EXERCISE REQUIREMENTS: Could you find each line of the data below that contains the word "contact" and copy those lines?

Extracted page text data
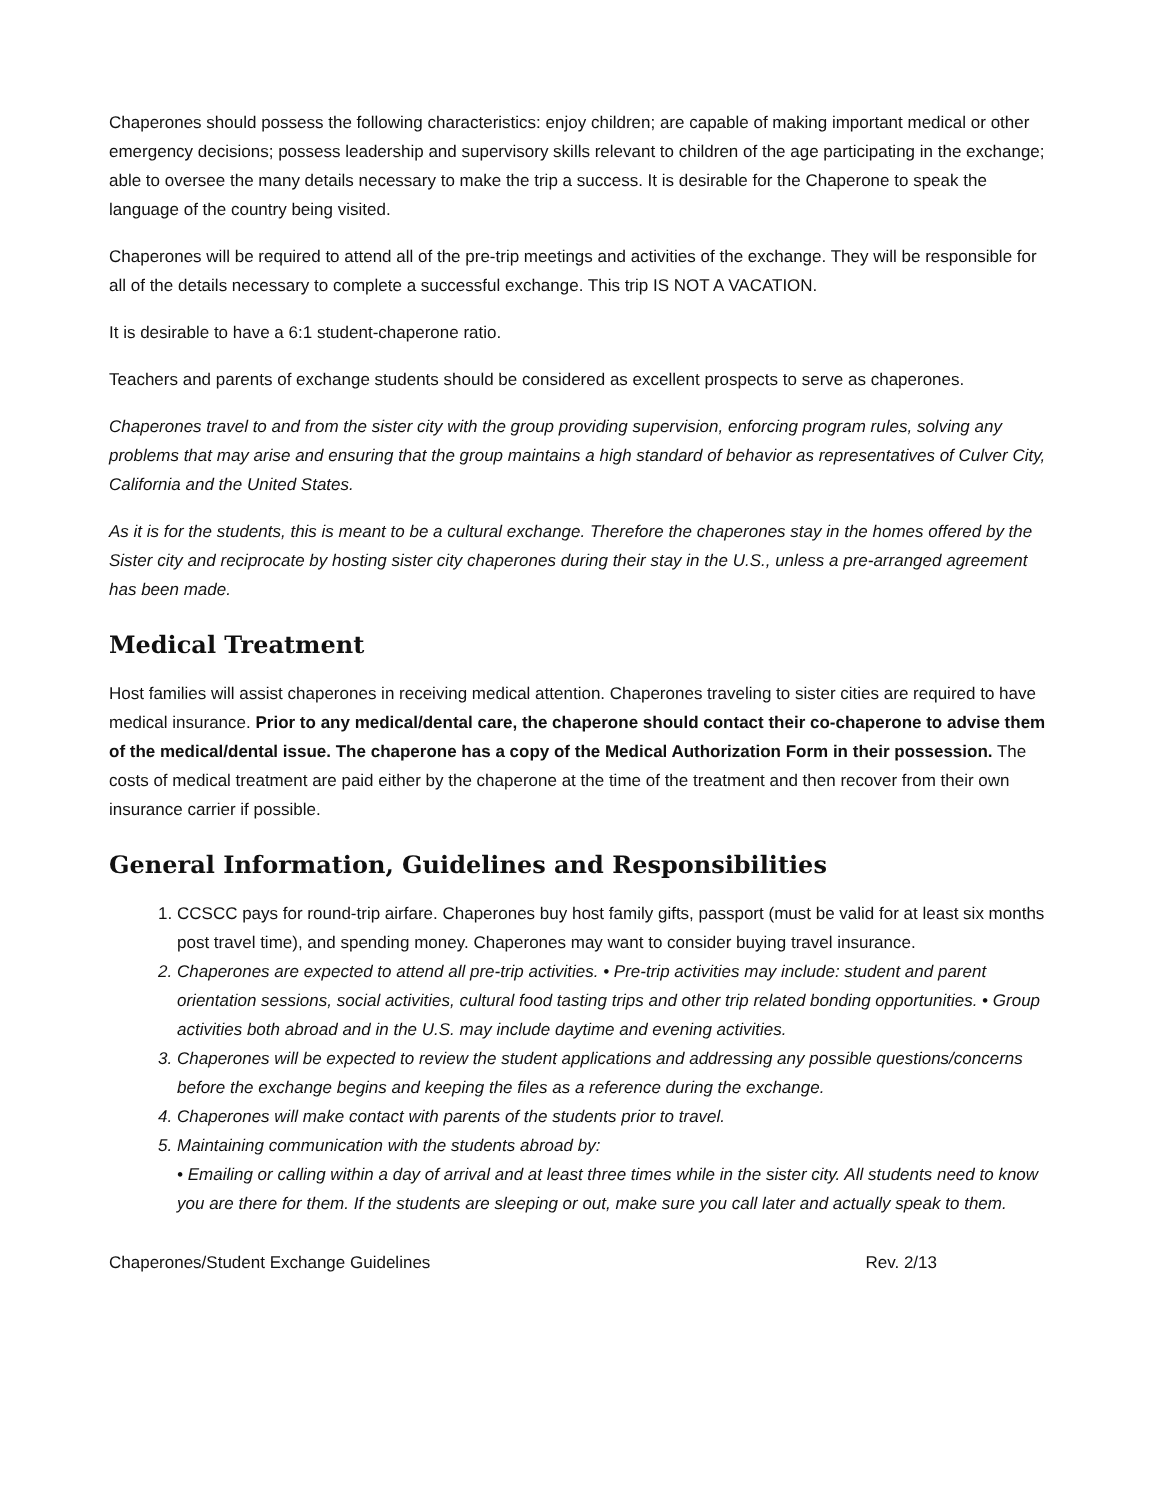Chaperones should possess the following characteristics: enjoy children; are capable of making important medical or other emergency decisions; possess leadership and supervisory skills relevant to children of the age participating in the exchange; able to oversee the many details necessary to make the trip a success. It is desirable for the Chaperone to speak the language of the country being visited.
Chaperones will be required to attend all of the pre-trip meetings and activities of the exchange. They will be responsible for all of the details necessary to complete a successful exchange. This trip IS NOT A VACATION.
It is desirable to have a 6:1 student-chaperone ratio.
Teachers and parents of exchange students should be considered as excellent prospects to serve as chaperones.
Chaperones travel to and from the sister city with the group providing supervision, enforcing program rules, solving any problems that may arise and ensuring that the group maintains a high standard of behavior as representatives of Culver City, California and the United States.
As it is for the students, this is meant to be a cultural exchange. Therefore the chaperones stay in the homes offered by the Sister city and reciprocate by hosting sister city chaperones during their stay in the U.S., unless a pre-arranged agreement has been made.
Medical Treatment
Host families will assist chaperones in receiving medical attention. Chaperones traveling to sister cities are required to have medical insurance. Prior to any medical/dental care, the chaperone should contact their co-chaperone to advise them of the medical/dental issue. The chaperone has a copy of the Medical Authorization Form in their possession. The costs of medical treatment are paid either by the chaperone at the time of the treatment and then recover from their own insurance carrier if possible.
General Information, Guidelines and Responsibilities
1. CCSCC pays for round-trip airfare. Chaperones buy host family gifts, passport (must be valid for at least six months post travel time), and spending money. Chaperones may want to consider buying travel insurance.
2. Chaperones are expected to attend all pre-trip activities. • Pre-trip activities may include: student and parent orientation sessions, social activities, cultural food tasting trips and other trip related bonding opportunities. • Group activities both abroad and in the U.S. may include daytime and evening activities.
3. Chaperones will be expected to review the student applications and addressing any possible questions/concerns before the exchange begins and keeping the files as a reference during the exchange.
4. Chaperones will make contact with parents of the students prior to travel.
5. Maintaining communication with the students abroad by:
• Emailing or calling within a day of arrival and at least three times while in the sister city. All students need to know you are there for them. If the students are sleeping or out, make sure you call later and actually speak to them.
Chaperones/Student Exchange Guidelines Rev. 2/13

SOLUTION TO THE EXERCISE:
Host families will assist chaperones in receiving medical attention. Chaperones traveling to sister cities are required to have medical insurance. Prior to any medical/dental care, the chaperone should contact their co-chaperone to advise them of the medical/dental issue. The chaperone has a copy of the Medical Authorization Form in their possession. The costs of medical treatment are paid either by the chaperone at the time of the treatment and then recover from their own insurance carrier if possible.
4. Chaperones will make contact with parents of the students prior to travel.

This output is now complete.